因此在乾元之后的三百多年间,在历代朝臣的警惕和压抑之下,虽然在大唐的宦官之中也出了一些奸佞之辈和弄权之臣,但是却没有出现过什么大奸大恶,籍此为祸朝纲的机会了。
但也相应的提高了宦官的待遇和收益,包括宦官们的继子制度,比如只要达到三十岁以上,或是从六品以上的内官职别才能成家置宅;
而他们如果收继养子的话,必须是五岁以下未成年的孩童,而且必须申报宫内省调查身世根底审核通过;严格禁绝收继成年人为子嗣。
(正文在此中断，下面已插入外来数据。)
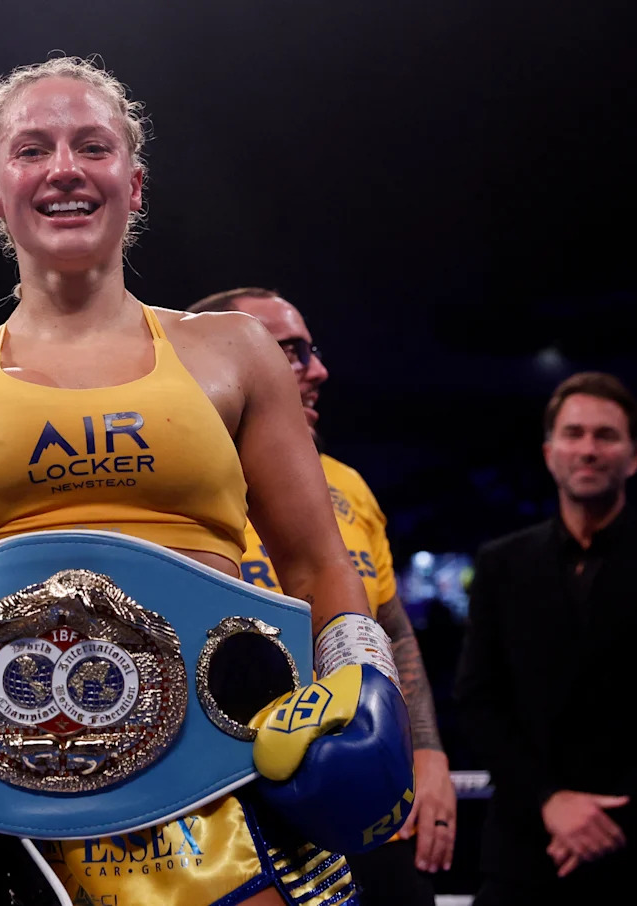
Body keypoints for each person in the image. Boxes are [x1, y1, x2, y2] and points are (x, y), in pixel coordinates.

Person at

为了能够享受正常人一般的生活,吴穆也是努力在宫外置了一所宅院,养下来一妻一妾,并且还能带上假具,身体力行的履行那夫妻敦伦之责。
因此,他也要想办法努力弄钱,想方设法的置下一份家业,才能满足日后领养子嗣的基本要求。
而吴穆自认为不敢奢望有高力士的遮奢,也不敢和袁思艺忠义执守的名声比肩;但是籍着随军而来的功劳和战绩,却是他可以指望一二的。
这次前来淮东传诏兵作为督促出兵的停驻期间,无疑就是他力排众议努力争取而来的一个上好良机。
因此,在大事无亏的情况,他可以心安理得享受淮东方面的任何招待和礼遇,并且接受一些不和谐的杂音。
比如,在到处查看和巡视那些从淮东各地汇聚而来钱粮淄用,人员夫役的时候,遭受一些莫名其妙的敌意和敌视,他也是可以理解的。
毕竟,这一次国朝方面可是穷尽淮东之地力,已经将地方上逼迫和收刮的够狠了,据说家家户户的剩余都罗掘出来了(劳役营和编管地),男丁一直征发到了十五岁以下云云(童子营和少兵队的见闻)。
第917章 临峙11()
第一批输前的米麦五万石,外加上制作好的口粮干脯盐菜约八十万斤,绢纱帛布两万段,酒水六千坛;已经从淮东境内启程上路了,目前已经越过邙炀山北麓,而走到了宋州境内。
一些造成市面紧缩,限制娱乐和消费的措施也被颁布下去,比如在食肆里禁止提供谷物酿造酒类,在城区中重新采取分量有限的配给制;当然这大都是没有什么卵用表面功夫,只是用来掩人耳目而已。
淮东自有一套运行还算顺畅和周密的内部供应体系,这个东西就没法直观的体现出来了,除非你有专业的知识,已经相关从业多年的经验,才有可能在针对性的情况下发现一些端倪。
因此大多数淮东军民的日常生活收到的影响,其实也相当的有限和片面,无非就是在淮东宣传机器的倡导下,为了服务和支持淮东的军队,所有在职和编管下的人员,每旬额外捐献一天的劳动所得而已。
真正收到影响比较大的,也就是那些淮东供销体系还没有办法到达的,偏远地区或是山区地带的村邑居民;他们日常生活所需会随着市场的自然紧缩,而有所质量下降和短缺起来。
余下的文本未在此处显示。